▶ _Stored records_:

※

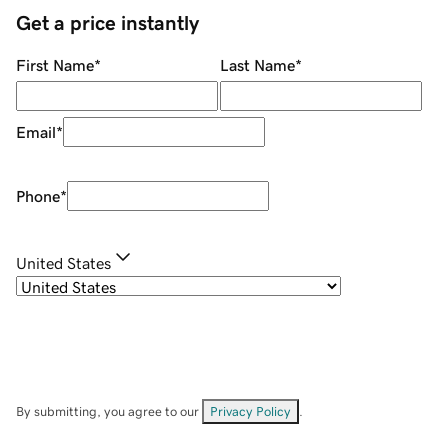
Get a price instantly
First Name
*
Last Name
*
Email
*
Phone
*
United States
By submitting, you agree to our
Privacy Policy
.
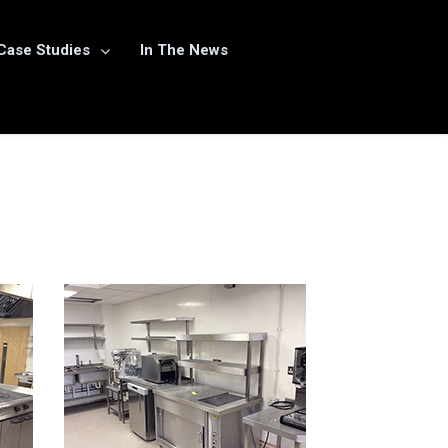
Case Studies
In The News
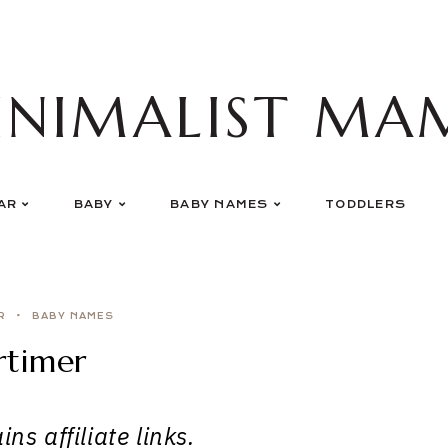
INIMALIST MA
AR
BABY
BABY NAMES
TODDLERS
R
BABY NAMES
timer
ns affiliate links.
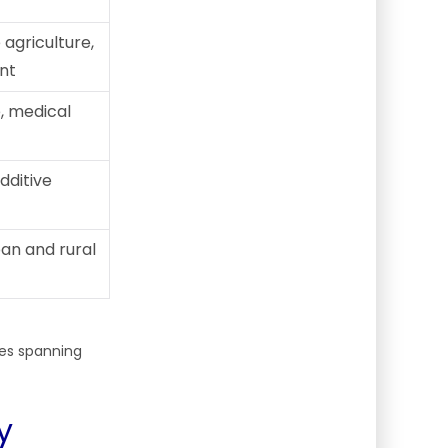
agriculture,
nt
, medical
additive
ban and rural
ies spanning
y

※

Please return only the lines from the one holding "In The News" through the end of the data, both ends included; do not copy any pictures.

▶ _ANSWER BOX_:
In The News
INIMALIST MA
AR
BABY
BABY NAMES
TODDLERS
R
BABY NAMES
timer
ns affiliate links.
agriculture,
nt
, medical
additive
ban and rural
ies spanning
y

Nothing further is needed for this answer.